Maroni ha in mente di convocare il mese prossimo, proprio a Tombolo, tutti i primi cittadini che vogliono fare «cartello» nel «non rispettare il patto di stabilità». La macchina organizzativa è appena entrata in funzione, ma già oggi in via Bellerio durante il consiglio federale, Bobo ne parlerà con il sindaco di Verona Flavio Tosi e con quello di Varese Attilio Fontana, i due maroniani di ferro che parlano spesso di «patto di stupidità».
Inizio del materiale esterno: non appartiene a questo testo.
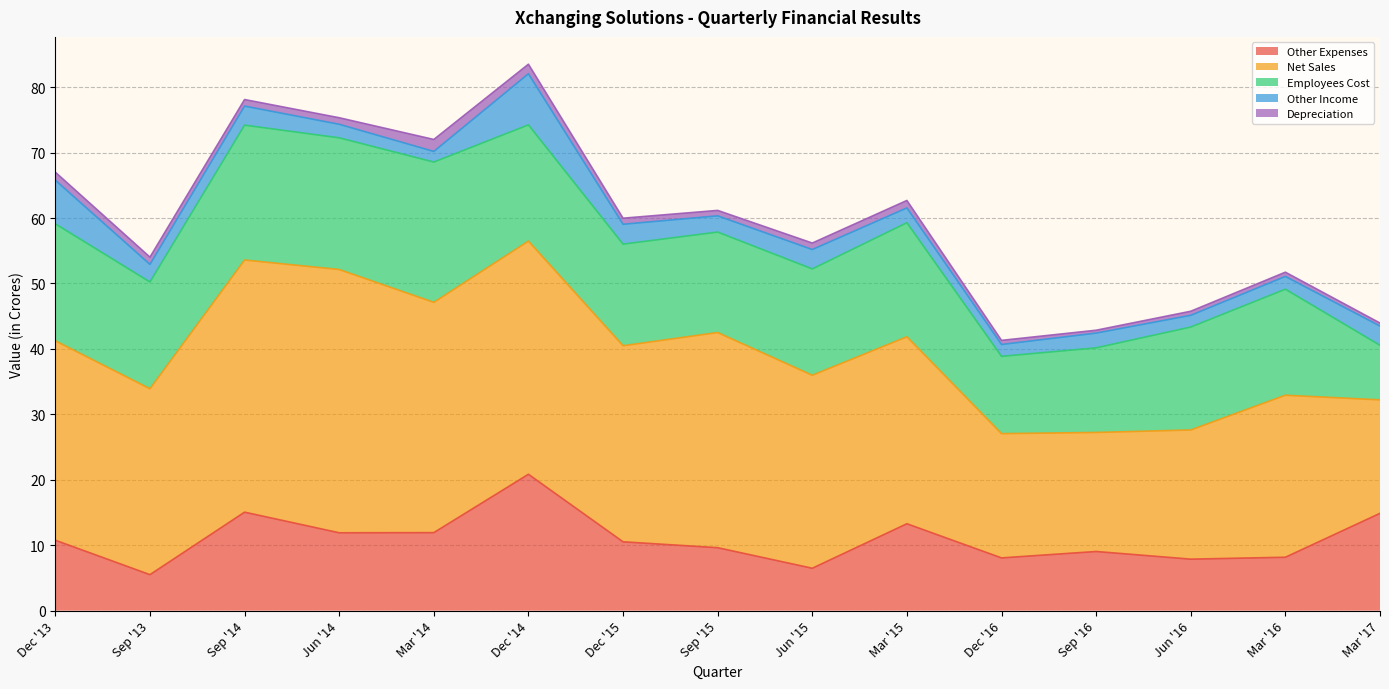

Which category has the lowest value in the Employees Cost series?

Mar '17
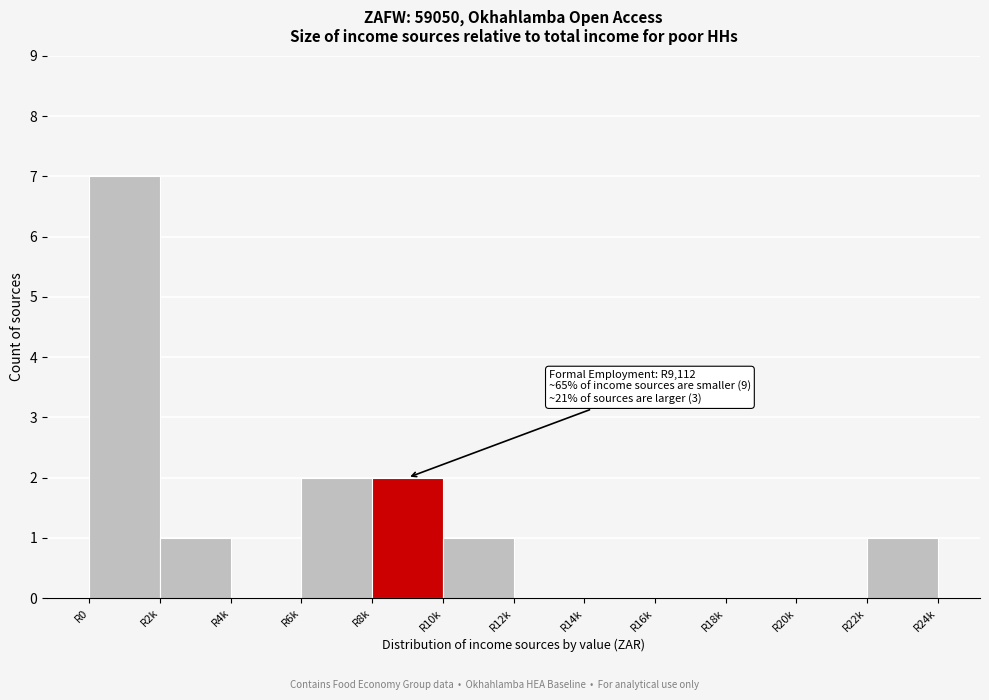

Reading left to right, extract all data points from this chart.

R0=7	R2k=1	R4k=0	R6k=2	R8k=2	R10k=1	R12k=0	R14k=0	R16k=0	R18k=0	R20k=0	R22k=1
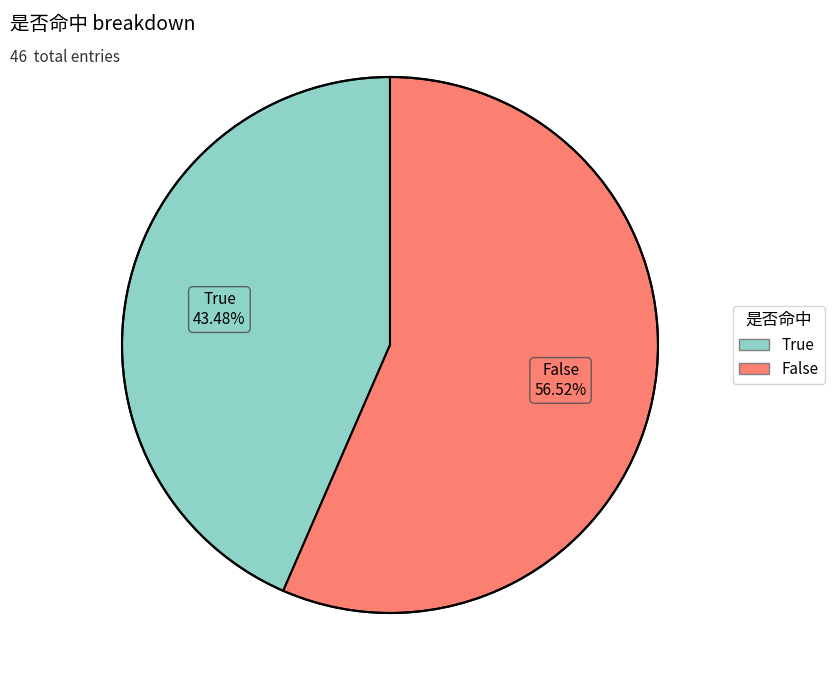

Which category accounts for the majority?

False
Il progetto è quello di organizzare una manifestazione in novembre. Il segretario federale sta pensando di invitare sindaci rossi come Giuliano Pisapia (che ha già rescisso il contratto con Equitalia) o Piero Fassino, ma anche quelli del Pdl e di altre formazioni politiche. «L’unione fa la forza», sarebbe il ragionamento di Bobo. Con 500 sindaci uniti nella protesta – sostenuti dai governatori di Lombardia, Piemonte, Veneto e Friuli Venezia Giulia -, il segretario potrebbe lanciare in questo modo un forte messaggio politico nell’interesse delle regioni settentrionali e contro il governo Monti (o «falliMonti» come lo ha definito).

Il secondo fattore è quello contenuto in una ricerca Swg che Maroni ha sul tavolo da qualche giorno. In questa sorta di sondaggio sta scritto che tra Lombardia e Veneto quasi il 70% dei cittadini è stufo di dare soldi a Roma e al sud. Questo malessere così vasto può essere intercettato – secondo il segretario – proprio dal Carroccio, ripulito, più serio e concreto, fresco degli Stati Generali del Nord di Torino dopo l’incontro con imprenditori e banchieri, con 12 punti racchiusi in un libretto che viene distribuito a Venezia. «Siamo l’unica forza politca seria che osteggia il governo Monti», chiosa Bobo, che dice ai militanti di non fidarsi di «altri partiti o partitini» e invoca la «secessione morbida» d’ispirazione gandhiana, nel senso del mahatma Gandhi e la non violenza. 

Le scope sono «servite» a qualcosa. E oltre a dirlo Roberto Calderoli nelsuo intervento «cabarettistico» (copyright di un big padano), è una sensazione comune fra molti dirigenti di via Bellerio, sorpresi dall’afflusso di militanti in laguna. Certo, «l’ansia da prestazione» – come la definisce qualcuno -si avverte girando sulla Riva degli Schiavoni o dei Sette Martiri. I padani ci tengono a sottolineare fino all’ultimo che «la Lega è unita, in Maroni e Bossi» e soprattutto che di gente ce n’è tanta. (cosa confermata anche dai dati della Questura e dai 26 pullman in più rispetto all’ano passato).

C’è però qualcuno che non è ancora allineato, come l’ex sindaco di Cittadella Massimo Bitonci, che quando Bobo sale sul palco a parlare, raduna i suoi e se ne va. Non è un caso che da Gianni Fava fino a Salvini o a Tosi, ci sia un fronte comune nel sostenere che chi «non ci sta con il progetto Prima il Nord è meglio che esca dalla Lega». Cosa già ribadita da Maroni la scorsa settimana. 

È comunque una Lega che funziona quella nata dopo gli scandali dell’ex tesoriere Francesco Belsito. Qualcuno, come il segretario dell’Emilia Fabio Ranieri calca troppo la mano («Monti è un lurido buffone»), ma tutti gli altri interventi, dal governatore del Veneto Luca Zaia a quello del Piemonte Roberto Cota cercano di informare i militanti sui contenuti: gli anni del gesto dell’ombrello di Mario Borghezio o dello stesso Umberto Bossi sembrano lontani. Infine, se nel 2011 la fotografia del palco era il Trota Renzo Bossi con un’ampolla sulla testa, quest’anno è quella dei Giovani Padani che si radunano sotto Maroni all’inizio del suo intervento: un cambio di passo simbolico e importante.  

«La Lega è viva», sostiene Maroni, mentre Calderoli ricorda i «gufacci» che ci davano per morti. Pontida sarà organizzata in marzo, a un mese dalle elezioni. Ci sono ancora le caffettiere padane, i gazebo, le bandiere di Alberto Da Giussano. Il Vecchio (Bossi ndr) al momento preferisce starsene tranquillo in disparte, ascoltando il suo popolo che invoca la «secessione». Durante l’intervento il Senatùr ha strappato qualche applauso, ha ricordato l’amico Giulio Tremonti, ma ha chiesto «unità» nell’interesse proprio della Lega e dell’obiettivo finale: la libertà di cui parlò nel 1996 proprio a Venezia in occasione del giuramento. Il richiamo però è alla battaglia di Lepanto del 1571, 7 ottobre, quando la Lega Santa fermò i turchi: ora la Lega di Prima il Nord vuole fermare Monti che, secondo i leghisti, «sta distruggendo il nord».